The mother of swimming superstar Caeleb Dressel reeled off a makeshift seating chart for the couch, directed everyone who wanted to be on television where to stand and even scoured the posh hotel for life-sized, cardbo ard cutouts of her son. She found four and lined them up behind the 40-strong Dressel posse.

She then asked if the coffee table was too cluttered with empty wine glasses and water bottles. Nope. After all, it was an accurate portrayal of this party scene.

The Dressels were among hundreds who accepted an offer to spend part of the Tokyo Olympics at Universal Orlando with other equally disappointed friends and families of American athletes, all banned from travelling to Japan because of the coronavirus pandemic.

They gathered nearly 12,000 miles from Tokyo in a crowded ballroom at a resort with hundreds of strangers, at least at first, and created a red, white and blue-themed blowout that rivaled anything they would have experienced abroad.

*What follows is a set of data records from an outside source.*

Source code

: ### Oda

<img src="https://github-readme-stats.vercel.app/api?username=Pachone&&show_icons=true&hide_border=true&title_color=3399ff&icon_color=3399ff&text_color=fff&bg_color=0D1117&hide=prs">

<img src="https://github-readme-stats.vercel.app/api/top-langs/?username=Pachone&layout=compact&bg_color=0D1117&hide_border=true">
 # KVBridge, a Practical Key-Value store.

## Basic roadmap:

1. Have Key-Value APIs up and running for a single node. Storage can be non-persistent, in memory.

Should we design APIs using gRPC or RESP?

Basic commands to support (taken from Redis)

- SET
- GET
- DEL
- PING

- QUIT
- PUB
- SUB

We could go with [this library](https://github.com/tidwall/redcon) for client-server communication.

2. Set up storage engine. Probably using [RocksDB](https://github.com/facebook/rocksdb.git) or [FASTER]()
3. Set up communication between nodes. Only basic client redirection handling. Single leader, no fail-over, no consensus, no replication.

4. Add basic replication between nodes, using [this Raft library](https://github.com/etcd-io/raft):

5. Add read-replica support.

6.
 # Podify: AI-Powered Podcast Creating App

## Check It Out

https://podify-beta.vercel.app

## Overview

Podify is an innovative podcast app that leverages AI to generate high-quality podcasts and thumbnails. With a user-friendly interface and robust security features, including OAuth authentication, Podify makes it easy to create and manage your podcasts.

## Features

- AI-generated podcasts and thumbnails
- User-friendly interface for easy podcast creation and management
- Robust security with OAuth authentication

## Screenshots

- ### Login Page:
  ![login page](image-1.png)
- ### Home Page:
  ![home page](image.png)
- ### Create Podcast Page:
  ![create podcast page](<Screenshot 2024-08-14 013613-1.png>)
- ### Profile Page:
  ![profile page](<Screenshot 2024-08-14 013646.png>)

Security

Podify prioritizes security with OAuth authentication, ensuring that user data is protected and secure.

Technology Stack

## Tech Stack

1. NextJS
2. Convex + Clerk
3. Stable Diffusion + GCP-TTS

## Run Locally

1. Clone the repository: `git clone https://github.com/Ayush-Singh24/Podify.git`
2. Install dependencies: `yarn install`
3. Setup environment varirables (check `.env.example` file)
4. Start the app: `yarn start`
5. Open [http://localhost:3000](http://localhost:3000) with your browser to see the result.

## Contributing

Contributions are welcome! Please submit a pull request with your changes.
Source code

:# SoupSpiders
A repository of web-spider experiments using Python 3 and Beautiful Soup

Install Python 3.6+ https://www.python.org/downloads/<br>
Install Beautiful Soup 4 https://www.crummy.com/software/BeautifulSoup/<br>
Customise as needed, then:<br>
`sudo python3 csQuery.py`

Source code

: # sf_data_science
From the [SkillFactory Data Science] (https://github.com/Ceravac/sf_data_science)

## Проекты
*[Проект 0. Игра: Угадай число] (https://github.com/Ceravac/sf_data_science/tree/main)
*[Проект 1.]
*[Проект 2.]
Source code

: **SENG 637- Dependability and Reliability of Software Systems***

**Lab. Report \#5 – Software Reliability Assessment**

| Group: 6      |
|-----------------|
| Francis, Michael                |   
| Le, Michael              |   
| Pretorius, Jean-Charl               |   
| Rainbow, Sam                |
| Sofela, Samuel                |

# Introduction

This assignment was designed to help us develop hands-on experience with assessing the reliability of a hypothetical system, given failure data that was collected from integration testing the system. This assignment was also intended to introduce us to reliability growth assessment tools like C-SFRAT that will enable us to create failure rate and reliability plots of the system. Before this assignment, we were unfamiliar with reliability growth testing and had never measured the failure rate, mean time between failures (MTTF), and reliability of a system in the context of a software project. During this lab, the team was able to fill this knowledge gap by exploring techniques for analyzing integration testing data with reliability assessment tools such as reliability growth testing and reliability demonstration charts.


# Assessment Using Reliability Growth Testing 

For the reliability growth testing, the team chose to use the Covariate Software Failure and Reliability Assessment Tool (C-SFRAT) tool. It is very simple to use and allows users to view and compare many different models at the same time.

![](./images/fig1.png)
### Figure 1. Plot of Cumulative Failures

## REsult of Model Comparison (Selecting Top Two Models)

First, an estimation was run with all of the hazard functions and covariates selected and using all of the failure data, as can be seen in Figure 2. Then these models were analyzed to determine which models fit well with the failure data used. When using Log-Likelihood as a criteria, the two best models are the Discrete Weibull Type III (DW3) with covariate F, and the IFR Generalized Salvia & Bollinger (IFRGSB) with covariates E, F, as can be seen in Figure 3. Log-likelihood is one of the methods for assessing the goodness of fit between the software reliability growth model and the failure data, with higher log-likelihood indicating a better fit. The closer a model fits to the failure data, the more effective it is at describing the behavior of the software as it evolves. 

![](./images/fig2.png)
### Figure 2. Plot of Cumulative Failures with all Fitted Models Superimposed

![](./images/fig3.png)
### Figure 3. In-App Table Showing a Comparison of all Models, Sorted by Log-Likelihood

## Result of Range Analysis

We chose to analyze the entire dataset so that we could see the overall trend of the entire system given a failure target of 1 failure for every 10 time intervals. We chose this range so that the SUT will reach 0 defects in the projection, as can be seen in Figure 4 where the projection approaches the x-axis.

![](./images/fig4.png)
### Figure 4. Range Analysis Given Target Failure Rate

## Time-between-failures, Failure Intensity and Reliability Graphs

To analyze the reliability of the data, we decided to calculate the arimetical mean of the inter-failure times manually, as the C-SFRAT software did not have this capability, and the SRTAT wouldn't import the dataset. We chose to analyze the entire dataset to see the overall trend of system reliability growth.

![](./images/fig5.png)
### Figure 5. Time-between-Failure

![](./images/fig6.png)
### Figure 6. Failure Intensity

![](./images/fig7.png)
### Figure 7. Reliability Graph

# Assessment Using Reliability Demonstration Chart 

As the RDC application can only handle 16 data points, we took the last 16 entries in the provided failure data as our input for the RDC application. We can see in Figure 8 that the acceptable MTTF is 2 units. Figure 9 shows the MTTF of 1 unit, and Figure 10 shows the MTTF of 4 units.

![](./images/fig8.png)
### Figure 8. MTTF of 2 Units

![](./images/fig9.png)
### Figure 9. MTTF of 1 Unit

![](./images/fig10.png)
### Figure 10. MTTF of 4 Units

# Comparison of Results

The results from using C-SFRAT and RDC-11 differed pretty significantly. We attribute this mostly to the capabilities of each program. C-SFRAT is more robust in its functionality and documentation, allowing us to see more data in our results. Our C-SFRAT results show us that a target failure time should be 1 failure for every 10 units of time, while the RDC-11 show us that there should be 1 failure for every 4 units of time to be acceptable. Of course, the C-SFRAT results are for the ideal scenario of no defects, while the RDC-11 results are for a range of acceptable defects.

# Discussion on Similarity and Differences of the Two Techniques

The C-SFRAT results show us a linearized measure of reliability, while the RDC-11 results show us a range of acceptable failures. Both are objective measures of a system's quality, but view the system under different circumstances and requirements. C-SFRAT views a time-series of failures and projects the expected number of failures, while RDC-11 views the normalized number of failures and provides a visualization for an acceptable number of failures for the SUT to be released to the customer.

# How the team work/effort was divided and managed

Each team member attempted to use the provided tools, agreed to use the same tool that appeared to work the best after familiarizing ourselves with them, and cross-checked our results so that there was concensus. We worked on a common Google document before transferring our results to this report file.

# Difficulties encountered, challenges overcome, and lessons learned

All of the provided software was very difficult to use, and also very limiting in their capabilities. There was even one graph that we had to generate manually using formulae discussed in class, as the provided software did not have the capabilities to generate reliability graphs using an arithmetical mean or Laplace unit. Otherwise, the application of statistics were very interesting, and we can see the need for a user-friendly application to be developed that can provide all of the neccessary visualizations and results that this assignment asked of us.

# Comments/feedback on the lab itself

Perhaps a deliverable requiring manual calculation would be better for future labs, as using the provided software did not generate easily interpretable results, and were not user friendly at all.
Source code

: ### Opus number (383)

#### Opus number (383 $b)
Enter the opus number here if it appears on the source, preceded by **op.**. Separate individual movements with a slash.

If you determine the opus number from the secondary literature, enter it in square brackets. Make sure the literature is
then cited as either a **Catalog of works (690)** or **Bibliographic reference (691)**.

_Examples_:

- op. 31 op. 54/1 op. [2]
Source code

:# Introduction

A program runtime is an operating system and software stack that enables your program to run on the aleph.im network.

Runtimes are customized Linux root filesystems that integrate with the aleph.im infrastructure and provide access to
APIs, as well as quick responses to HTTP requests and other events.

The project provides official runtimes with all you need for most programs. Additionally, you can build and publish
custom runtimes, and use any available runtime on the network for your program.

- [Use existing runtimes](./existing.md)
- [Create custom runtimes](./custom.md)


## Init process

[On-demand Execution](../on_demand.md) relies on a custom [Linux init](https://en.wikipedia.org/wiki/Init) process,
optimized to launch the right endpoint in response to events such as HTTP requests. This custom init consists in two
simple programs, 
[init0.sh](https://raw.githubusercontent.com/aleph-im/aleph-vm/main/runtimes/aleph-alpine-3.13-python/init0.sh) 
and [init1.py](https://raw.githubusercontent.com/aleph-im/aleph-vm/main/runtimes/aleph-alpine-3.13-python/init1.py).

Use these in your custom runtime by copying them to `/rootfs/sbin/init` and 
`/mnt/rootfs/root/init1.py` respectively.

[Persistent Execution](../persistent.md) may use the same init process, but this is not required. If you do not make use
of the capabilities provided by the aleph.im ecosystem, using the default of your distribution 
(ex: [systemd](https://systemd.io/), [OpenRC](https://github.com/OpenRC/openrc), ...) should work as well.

It turned out to be a support system like no other.

"These people are great," said Venus Jewett, whose son Isaiah failed to make the 800-meter final after tangling feet with a fellow runner in a semifinal heat.

"They get it. . Being here, it's not like being over there, but it's a good consolation prize. You can't get much better than this."

Parents, siblings, friends and former teammates crowd into the ballroom at the Lowes Sapphire Falls Resort daily to watch the Summer Games and bond with others in a similar situation, all of them unable to be on hand to root for their loved ones competing for gold.

They spend mornings and nights together, smiling and laughing, eating and drinking, screaming and cheering. They're usually celebrating and occasionally consoling.

Team Dressel was the main event during the swimming competition, with Christina Dressel and Caeleb's photogenic wife, Meghan, taking center stage for an entire week.

Universal Orlando and NBC invited The Associated Press inside for a sneak peek on the night Dressel set a world record in the 100-meter butterfly and won his third of five gold medals at the Tokyo Games. Most of his crew wore red Speedo T-shirts with Team Dressel printed on the back.

They posed for pictures on the stage, cramming shoulder to shoulder underneath a Team USA banner, and led "U-S-A, U-S-A" cheers that have become a nightly lead-in to NBC's television coverage.

Christina Dressel quieted the raucous crowd as soon as her son entered the pool area half a world away, eager to hear everything the commentators had to say about her son.

Dressel's inner circle, his mom, dad, wife, sister and brother, were directly in front of one of two scoreboard-sized projection screens inside the ballroom. Christina and Meghan stood as soon as the race started. His sister joined them. His dad and brother reluctantly followed.